Is there any documentation on how to deal with OS-level (i.e. not opam-installable) dependencies for projects tracked by Coq CI? IIUC it is recommended to use https://hub.docker.com/r/coqorg/coq (through the github coq community action, for example) in CI for coq projects. These seem to be based on debian 11 ("bullseye", or "oldstable" at this point). Coq itself uses a ubuntu bionic beaver image (a release from 2018). This doesn't seem to be a problem with most user projects tracked in Coq CI because their dependencies can be installed via opam. But I am not sure how to deal with the discrepancy in a project that I am preparing for inclusion in Coq CI that requires specific (and not entirely outdated) OS-level dependencies (i.e. nothing opam can provide). I am already struggling to get them installed in the coqorg/coq images and it is going to be an even bigger pain in Coq's own CI docker image.
opam _can_ do sth about OS-level packages — see all the conf-
* stuff and opam-depext
The image that Coq CI uses isn't available on hub.docker.com, is it? How would I go about including it in my own project without copying the contents? If I could depend on it directly I could at least save some amount of work by figuring out how to install dependencies only once instead of twice
conf-*
packages are not enough for https://github.com/bedrocksystems/BRiCk (despite what the dune-project file says)
I guess you have to edit that file: https://github.com/coq/coq/blob/master/dev/ci/docker/bionic_coq/Dockerfile
FWIW @Janno, the Docker images for Coq's CI will be updated soon to newer Ubuntu versions: https://github.com/coq/coq/pull/17785
Depending whether you decide to have you project tested in the base or edge switch, it will use Ubuntu 20.04 or Ubuntu 23.04.
And yes indeed, those images are not available from DockerHub, may be cleaned from time to time, and I guess it is not reasonable to depend on them for anything outside Coq's own CI.
I see.
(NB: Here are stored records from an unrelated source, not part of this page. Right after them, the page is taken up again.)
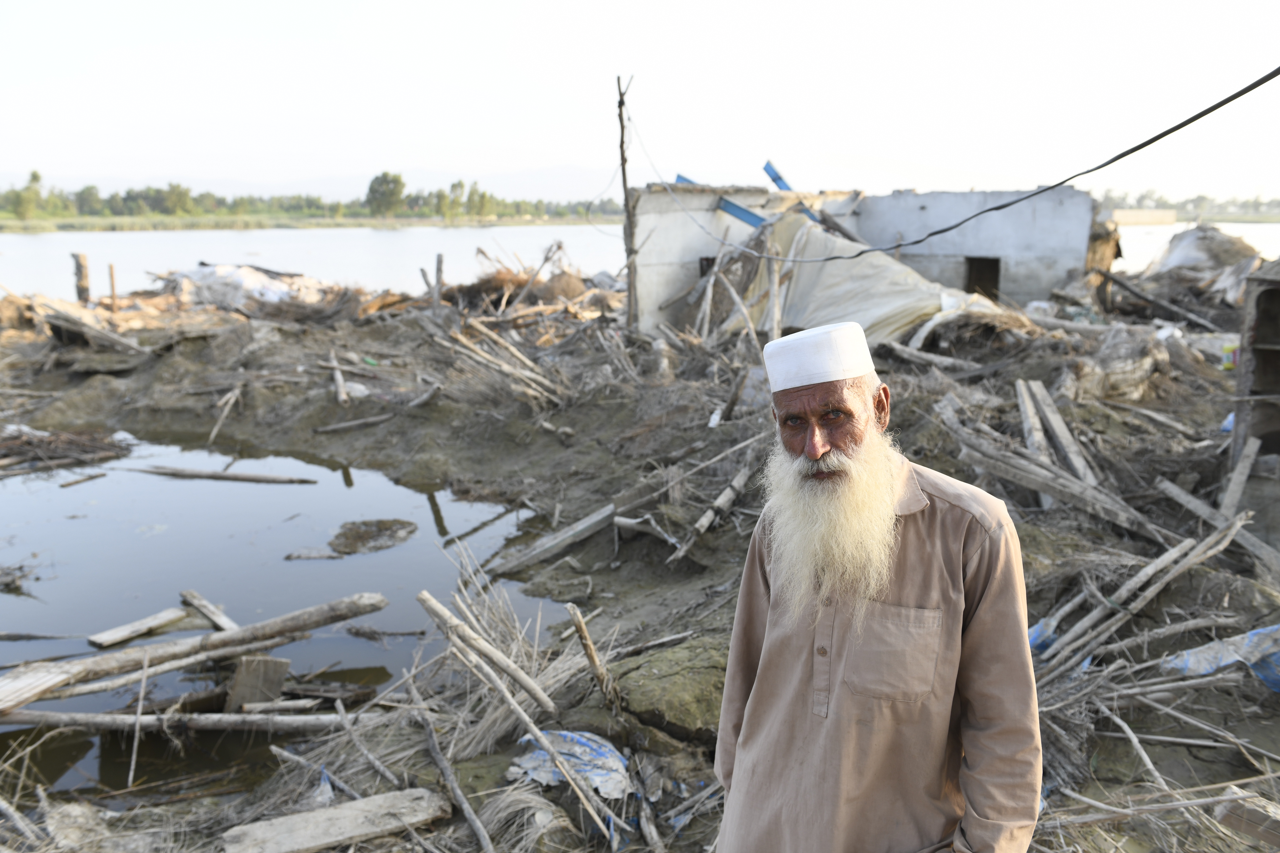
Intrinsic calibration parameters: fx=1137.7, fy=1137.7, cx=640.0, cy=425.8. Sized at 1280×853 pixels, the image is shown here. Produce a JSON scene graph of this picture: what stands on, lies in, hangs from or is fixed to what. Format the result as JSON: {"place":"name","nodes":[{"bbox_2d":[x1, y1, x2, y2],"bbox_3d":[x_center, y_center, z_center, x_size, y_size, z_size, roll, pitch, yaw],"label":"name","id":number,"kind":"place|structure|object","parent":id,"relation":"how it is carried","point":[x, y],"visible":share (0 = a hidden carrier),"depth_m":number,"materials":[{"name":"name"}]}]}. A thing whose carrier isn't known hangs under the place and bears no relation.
{"place":"outdoors","nodes":[
{"label":"outdoors","id":0,"kind":"place"},
{"bbox_2d":[0,432,576,815],"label":"water pool","id":1,"kind":"structure","parent":0,"point":[387,486],"materials":[{"name":"liquid"}]},
{"bbox_2d":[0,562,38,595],"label":"floating debris","id":2,"kind":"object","parent":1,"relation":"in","point":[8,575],"visible":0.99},
{"bbox_2d":[0,426,129,476],"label":"debris pile","id":3,"kind":"object","parent":1,"relation":"in","point":[31,449],"visible":0.95,"depth_m":11.37,"materials":[{"name":"brown wood"}]},
{"bbox_2d":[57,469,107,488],"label":"wooden stick","id":4,"kind":"object","parent":1,"relation":"in","point":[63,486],"visible":0.98,"depth_m":10.58,"materials":[{"name":"brown wood"}]},
{"bbox_2d":[85,606,191,648],"bbox_3d":[-2.913,1.193,6.634,0.163,0.080,0.578,8,14,34],"label":"wooden plank","id":5,"kind":"object","parent":1,"relation":"in","point":[144,628],"visible":0.98,"depth_m":6.58,"materials":[{"name":"brown wood"}]},
{"bbox_2d":[0,707,356,734],"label":"log","id":6,"kind":"object","parent":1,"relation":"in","point":[36,712],"visible":0.98,"depth_m":5.37,"materials":[{"name":"wood"}]},
{"bbox_2d":[0,590,387,711],"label":"log","id":7,"kind":"object","parent":1,"relation":"in","point":[53,682],"visible":0.99,"depth_m":5.73,"materials":[{"name":"brown wood"}]},
{"bbox_2d":[180,589,238,631],"bbox_3d":[-2.477,1.137,6.632,0.098,0.130,0.862,-10,15,-42],"label":"wooden plank","id":8,"kind":"object","parent":1,"relation":"in","point":[188,595],"visible":0.74,"depth_m":6.68,"materials":[{"name":"brown wood"}]},
{"bbox_2d":[124,464,317,483],"bbox_3d":[-4.152,0.464,10.847,2.328,0.103,0.140,2,11,11],"label":"log","id":9,"kind":"object","parent":1,"relation":"in","point":[259,478],"visible":0.98,"depth_m":10.78,"materials":[{"name":"brown wood"}]},
{"bbox_2d":[224,654,291,712],"bbox_3d":[-1.939,1.298,5.709,0.255,0.304,0.256,9,14,38],"label":"wooden block","id":10,"kind":"object","parent":1,"relation":"in","point":[244,675],"visible":0.86,"depth_m":5.63,"materials":[{"name":"brown wood"}]},
{"bbox_2d":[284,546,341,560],"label":"wooden stick","id":11,"kind":"object","parent":1,"relation":"in","point":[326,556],"visible":0.98,"depth_m":8.32,"materials":[{"name":"grey"}]},
{"bbox_2d":[329,517,414,554],"bbox_3d":[-2.034,0.836,8.609,0.718,0.173,0.750,0,11,1],"label":"mud mound","id":12,"kind":"object","parent":1,"relation":"in","point":[359,538],"visible":0.98,"depth_m":8.52,"materials":[{"name":"brown soil"}]},
{"bbox_2d":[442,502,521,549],"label":"stick","id":13,"kind":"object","parent":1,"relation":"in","point":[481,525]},
{"bbox_2d":[0,166,619,203],"label":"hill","id":14,"kind":"structure","parent":0,"point":[434,182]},
{"bbox_2d":[0,212,622,231],"label":"far shore","id":15,"kind":"structure","parent":0,"point":[524,222],"materials":[{"name":"green plant"}]},
{"bbox_2d":[8,169,43,219],"label":"tree","id":16,"kind":"object","parent":15,"relation":"on","point":[33,175],"visible":0.94,"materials":[{"name":"green plant"}]},
{"bbox_2d":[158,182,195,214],"label":"tree","id":17,"kind":"object","parent":15,"relation":"on","point":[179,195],"visible":0.95,"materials":[{"name":"green plant"}]},
{"bbox_2d":[0,167,618,224],"label":"tree line","id":18,"kind":"object","parent":15,"relation":"on","point":[36,177],"visible":0.8,"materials":[{"name":"green plant"}]},
{"bbox_2d":[365,171,406,215],"label":"tree","id":19,"kind":"object","parent":15,"relation":"on","point":[384,175],"visible":0.95,"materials":[{"name":"green plant"}]},
{"bbox_2d":[0,221,1278,303],"label":"river","id":20,"kind":"structure","parent":0,"point":[8,247],"materials":[{"name":"liquid"}]},
{"bbox_2d":[0,268,1279,852],"label":"muddy ground","id":21,"kind":"structure","parent":0,"point":[730,563],"materials":[{"name":"brown"}]},
{"bbox_2d":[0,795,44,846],"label":"stick","id":22,"kind":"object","parent":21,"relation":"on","point":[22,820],"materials":[{"name":"grey wood"}]},
{"bbox_2d":[71,253,91,302],"bbox_3d":[-9.210,-2.202,18.780,0.281,1.190,0.284,0,11,1],"label":"wooden post","id":23,"kind":"object","parent":21,"relation":"on","point":[81,289],"visible":0.81,"depth_m":18.65,"materials":[{"name":"brown wood"}]},
{"bbox_2d":[30,294,144,354],"bbox_3d":[-7.497,-1.370,15.248,2.083,0.629,1.289,8,14,37],"label":"wooden plank","id":24,"kind":"object","parent":21,"relation":"on","point":[88,329],"visible":0.9,"depth_m":14.97,"materials":[{"name":"brown wood"}]},
{"bbox_2d":[107,263,118,310],"bbox_3d":[-8.047,-1.926,17.418,0.102,1.074,0.099,0,11,1],"label":"wooden post","id":25,"kind":"object","parent":21,"relation":"in","point":[111,274],"visible":0.92,"depth_m":17.35,"materials":[{"name":"brown wood"}]},
{"bbox_2d":[126,654,150,785],"bbox_3d":[-2.293,1.342,5.197,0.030,0.510,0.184,-4,12,-17],"label":"stick","id":26,"kind":"object","parent":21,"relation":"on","point":[134,757],"visible":0.98,"depth_m":5.18,"materials":[{"name":"brown wood"}]},
{"bbox_2d":[208,382,243,444],"bbox_3d":[-4.482,-0.134,12.312,0.254,0.472,0.724,-2,11,-10],"label":"wooden stick","id":27,"kind":"object","parent":21,"relation":"on","point":[231,401],"visible":0.97,"depth_m":12.24,"materials":[{"name":"brown wood"}]},
{"bbox_2d":[153,262,351,317],"bbox_3d":[-6.702,-2.370,19.773,3.989,0.925,3.107,0,11,1],"label":"pile","id":28,"kind":"object","parent":21,"relation":"on","point":[206,272],"visible":0.64,"depth_m":19.14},
{"bbox_2d":[222,786,449,852],"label":"wooden plank","id":29,"kind":"object","parent":21,"relation":"on","point":[349,807],"visible":0.98,"depth_m":3.94,"materials":[{"name":"brown wood"}]},
{"bbox_2d":[327,349,348,404],"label":"wooden log","id":30,"kind":"object","parent":21,"relation":"on","point":[339,379],"visible":0.96,"depth_m":12.50,"materials":[{"name":"brown wood"}]},
{"bbox_2d":[313,412,395,434],"bbox_3d":[-2.872,-0.032,11.661,0.909,0.127,0.188,-9,14,-37],"label":"stick","id":31,"kind":"object","parent":21,"relation":"on","point":[364,421],"visible":0.99,"depth_m":11.60,"materials":[{"name":"grey wood"}]},
{"bbox_2d":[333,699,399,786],"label":"stick","id":32,"kind":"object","parent":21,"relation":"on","point":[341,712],"visible":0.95,"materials":[{"name":"grey wood"}]},
{"bbox_2d":[432,253,444,311],"bbox_3d":[-2.945,-1.879,16.571,0.146,1.194,0.150,0,11,1],"label":"wooden post","id":33,"kind":"object","parent":21,"relation":"in","point":[439,260],"visible":0.94,"depth_m":16.49,"materials":[{"name":"brown wood"}]},
{"bbox_2d":[414,705,494,852],"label":"branch","id":34,"kind":"object","parent":21,"relation":"on","point":[467,807],"visible":0.99,"depth_m":4.23,"materials":[{"name":"wood"}]},
{"bbox_2d":[415,589,552,713],"bbox_3d":[-0.705,1.029,5.179,0.923,0.357,0.209,10,15,41],"label":"wooden pole","id":35,"kind":"object","parent":21,"relation":"on","point":[432,603],"visible":0.98,"depth_m":5.15,"materials":[{"name":"brown wood"}]},
{"bbox_2d":[443,319,570,408],"bbox_3d":[-1.456,-0.691,12.159,1.481,0.778,2.070,-10,15,-41],"label":"pile","id":36,"kind":"object","parent":21,"relation":"on","point":[504,369],"visible":0.91,"depth_m":12.05,"materials":[{"name":"brown wood"}]},
{"bbox_2d":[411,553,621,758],"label":"dry grass","id":37,"kind":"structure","parent":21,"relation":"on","point":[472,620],"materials":[{"name":"beige plant"}]},
{"bbox_2d":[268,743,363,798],"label":"stick","id":38,"kind":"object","parent":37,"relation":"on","point":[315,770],"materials":[{"name":"grey wood"}]},
{"bbox_2d":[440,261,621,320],"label":"debris pile","id":39,"kind":"object","parent":21,"relation":"on","point":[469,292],"visible":0.63,"depth_m":17.71,"materials":[{"name":"brown plant"}]},
{"bbox_2d":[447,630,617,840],"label":"long wooden stick","id":40,"kind":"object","parent":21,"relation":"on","point":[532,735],"visible":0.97,"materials":[{"name":"beige wood"}]},
{"bbox_2d":[485,502,620,577],"bbox_3d":[-0.563,0.764,7.525,0.298,0.215,0.848,10,15,42],"label":"wooden plank","id":41,"kind":"object","parent":21,"relation":"on","point":[607,511],"visible":0.95,"depth_m":7.46,"materials":[{"name":"wood"}]},
{"bbox_2d":[509,729,632,800],"bbox_3d":[-0.238,1.239,4.215,0.528,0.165,0.491,0,11,1],"label":"plastic sheet","id":42,"kind":"object","parent":21,"relation":"on","point":[599,762],"visible":0.75,"depth_m":4.16,"materials":[{"name":"blue plastic"}]},
{"bbox_2d":[566,602,619,707],"bbox_3d":[-0.197,1.030,4.923,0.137,0.486,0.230,-10,15,-42],"label":"wooden stick","id":43,"kind":"object","parent":21,"relation":"on","point":[580,625],"visible":0.99,"depth_m":4.89,"materials":[{"name":"brown wood"}]},
{"bbox_2d":[617,75,637,330],"bbox_3d":[-0.155,-2.525,13.484,0.240,3.285,0.212,0,11,1],"label":"wooden pole","id":44,"kind":"object","parent":21,"relation":"on","point":[622,155],"visible":0.94,"depth_m":13.45,"materials":[{"name":"brown wood"}]},
{"bbox_2d":[651,65,1279,258],"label":"power cable","id":45,"kind":"object","parent":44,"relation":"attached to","point":[1156,138],"visible":0.97,"depth_m":7.63,"materials":[{"name":"black plastic"}]},
{"bbox_2d":[606,637,729,742],"bbox_3d":[0.204,1.118,4.793,0.689,0.320,0.747,0,11,1],"label":"mossy rock","id":46,"kind":"object","parent":21,"relation":"on","point":[702,697],"visible":0.69,"depth_m":4.60,"materials":[{"name":"green stone"}]},
{"bbox_2d":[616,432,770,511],"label":"branch","id":47,"kind":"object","parent":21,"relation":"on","point":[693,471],"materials":[{"name":"grey wood"}]},
{"bbox_2d":[669,456,757,563],"bbox_3d":[0.511,0.539,7.256,0.192,0.338,0.935,8,14,35],"label":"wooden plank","id":48,"kind":"object","parent":21,"relation":"on","point":[742,476],"visible":0.92,"depth_m":7.19,"materials":[{"name":"brown wood"}]},
{"bbox_2d":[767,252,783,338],"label":"wooden post","id":49,"kind":"object","parent":21,"relation":"on","point":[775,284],"visible":0.78,"depth_m":11.67,"materials":[{"name":"brown wood"}]},
{"bbox_2d":[715,211,1011,347],"bbox_3d":[2.543,-1.758,13.620,3.673,1.655,3.604,0,11,1],"label":"tarpaulin","id":50,"kind":"object","parent":21,"relation":"on","point":[887,299],"visible":0.63,"depth_m":13.13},
{"bbox_2d":[711,320,1043,852],"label":"man","id":51,"kind":"object","parent":21,"relation":"on","point":[882,593],"visible":0.98,"depth_m":2.21},
{"bbox_2d":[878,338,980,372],"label":"log","id":52,"kind":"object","parent":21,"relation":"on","point":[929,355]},
{"bbox_2d":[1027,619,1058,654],"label":"blue plastic bag","id":53,"kind":"object","parent":21,"relation":"on","point":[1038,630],"visible":0.23,"depth_m":4.86,"materials":[{"name":"blue plastic"}]},
{"bbox_2d":[936,395,1165,539],"bbox_3d":[2.505,0.261,6.707,0.927,0.525,1.999,-8,13,-34],"label":"wooden plank","id":54,"kind":"object","parent":21,"relation":"on","point":[1113,518],"visible":0.84,"depth_m":6.69,"materials":[{"name":"wood"}]},
{"bbox_2d":[1015,377,1096,488],"bbox_3d":[2.740,0.084,7.474,0.274,0.432,0.962,0,11,1],"label":"wooden plank","id":55,"kind":"object","parent":21,"relation":"on","point":[1063,436],"visible":0.82,"depth_m":7.44,"materials":[{"name":"grey wood"}]},
{"bbox_2d":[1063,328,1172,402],"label":"pile","id":56,"kind":"object","parent":21,"relation":"on","point":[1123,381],"visible":0.81,"depth_m":9.49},
{"bbox_2d":[1026,509,1248,671],"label":"wooden poles","id":57,"kind":"object","parent":21,"relation":"on","point":[1168,556],"visible":0.79,"depth_m":4.86,"materials":[{"name":"wood"}]},
{"bbox_2d":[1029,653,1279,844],"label":"pile","id":58,"kind":"object","parent":21,"relation":"on","point":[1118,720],"visible":0.75,"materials":[{"name":"brown wood"}]},
{"bbox_2d":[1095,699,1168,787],"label":"stick","id":59,"kind":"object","parent":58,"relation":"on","point":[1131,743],"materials":[{"name":"grey wood"}]},
{"bbox_2d":[1096,268,1221,331],"bbox_3d":[7.162,-1.719,15.702,0.412,0.641,1.842,-7,13,-32],"label":"wooden plank","id":60,"kind":"object","parent":21,"relation":"on","point":[1118,279],"visible":0.97,"depth_m":15.65,"materials":[{"name":"brown wood"}]},
{"bbox_2d":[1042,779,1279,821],"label":"stick","id":61,"kind":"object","parent":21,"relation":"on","point":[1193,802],"visible":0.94,"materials":[{"name":"grey wood"}]},
{"bbox_2d":[1143,223,1264,299],"bbox_3d":[8.764,-2.479,17.421,2.380,1.247,2.683,0,11,1],"label":"pile","id":62,"kind":"object","parent":21,"relation":"on","point":[1191,240],"visible":0.63,"depth_m":17.10,"materials":[{"name":"grey"}]},
{"bbox_2d":[1153,475,1279,573],"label":"wooden plank","id":63,"kind":"object","parent":21,"relation":"on","point":[1175,491],"visible":0.91,"depth_m":6.15,"materials":[{"name":"wood"}]},
{"bbox_2d":[1163,623,1279,692],"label":"blue tarp","id":64,"kind":"object","parent":21,"relation":"on","point":[1253,633],"visible":0.73,"depth_m":4.57,"materials":[{"name":"blue plastic"}]},
{"bbox_2d":[1220,343,1238,370],"bbox_3d":[4.789,-0.554,9.213,0.194,0.209,0.162,0,11,1],"label":"can","id":65,"kind":"object","parent":21,"relation":"on","point":[1228,357],"visible":0.65,"depth_m":9.17,"materials":[{"name":"plastic"}]},
{"bbox_2d":[1219,435,1260,518],"bbox_3d":[3.442,0.339,6.546,0.122,0.428,0.436,8,14,35],"label":"wooden plank","id":66,"kind":"object","parent":21,"relation":"on","point":[1246,471],"visible":0.88,"depth_m":6.50,"materials":[{"name":"wood"}]},
{"bbox_2d":[1215,788,1279,848],"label":"wooden block","id":67,"kind":"object","parent":21,"relation":"on","point":[1246,814],"visible":0.95,"depth_m":3.42,"materials":[{"name":"brown wood"}]},
{"bbox_2d":[1233,257,1279,472],"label":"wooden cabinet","id":68,"kind":"object","parent":21,"relation":"on","point":[1258,327],"visible":0.97,"depth_m":6.66,"materials":[{"name":"brown wood"}]},
{"bbox_2d":[0,0,1279,201],"label":"sky","id":69,"kind":"structure","parent":0,"point":[399,125],"materials":[{"name":"white"}]},
{"bbox_2d":[625,182,1109,336],"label":"concrete building","id":70,"kind":"structure","parent":0,"point":[922,200],"depth_m":15.24,"materials":[{"name":"grey concrete"}]},
{"bbox_2d":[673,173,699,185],"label":"blue beam","id":71,"kind":"object","parent":70,"relation":"on","point":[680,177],"visible":0.45,"depth_m":15.18,"materials":[{"name":"blue metal"}]},
{"bbox_2d":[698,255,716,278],"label":"window opening","id":72,"kind":"structure","parent":70,"relation":"in","point":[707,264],"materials":[{"name":"black"}]},
{"bbox_2d":[715,196,766,228],"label":"blue beam","id":73,"kind":"structure","parent":70,"relation":"on","point":[750,215],"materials":[{"name":"blue metal"}]},
{"bbox_2d":[763,159,794,191],"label":"beam","id":74,"kind":"structure","parent":70,"relation":"on","point":[777,177],"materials":[{"name":"blue metal"}]},
{"bbox_2d":[963,256,1001,299],"bbox_3d":[4.951,-1.986,16.514,0.620,0.940,0.778,0,11,1],"label":"doorway","id":75,"kind":"structure","parent":70,"relation":"in","point":[990,279],"depth_m":16.48,"materials":[{"name":"black"}]},
{"bbox_2d":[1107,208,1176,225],"label":"distant wall","id":76,"kind":"structure","parent":0,"point":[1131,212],"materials":[{"name":"beige"}]},
{"label":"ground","id":77,"kind":"structure","parent":0},
{"bbox_2d":[1096,189,1279,220],"label":"tree line","id":78,"kind":"object","parent":77,"relation":"on","point":[1201,197],"visible":0.5,"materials":[{"name":"plant"}]}
]}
It's good to see the image(s) being updated.
So what's the right choice here? Do I copy the upcoming version of, say, the edge switch for my own CI and then update it every now and then to keep it in sync? Or do I use coqorg/coq images for my own CI and maintain two different CI scripts to juggle the dependencies?
wouldn't it make sense to submit the "missing" conf-*
packages to opam-repository?
@Janno the key packages are on https://apt.llvm.org/, and that supports tons of Debian and Ubuntu versions, even bionic
@Pierre Roux I suspect adding the extra bits I need would roughly double the size of that Dockerfile. Is that a reasonable thing to do?
the alternative would make the build slower and require sudo
, dunno if that's fine
Doubling the size of the Dockerfile itself is probably acceptable, doublign the size of the resulting Docker image I don't know.
Is the code requiring these dependencies worth testing in Coq's CI? or could alighter target without them be enough?
inside Bedrock, LLVM+clang+bunch of adds roughly 1GB — but that could be a specialized image built FROM
Coq's image even if the latter is not in CI, given a reliable name for Coq's image.
We could opt to remove the parts that depend on llvm. The hope is to eventually get another part of our development (our proof automation) into Coq CI and that depends on the files generated with the help of llvm. But even there we could rely on pre-computed outputs to avoid llvm entirely. Given the complexity of all these CI questions I am tempted to take that route.
@Karl Palmskog FWIW: packaging conf-clang-libs
sounds more trouble than coqide
, especially if one must do it up to opam-repository
's standard. And different clang plugins might need different clang libs.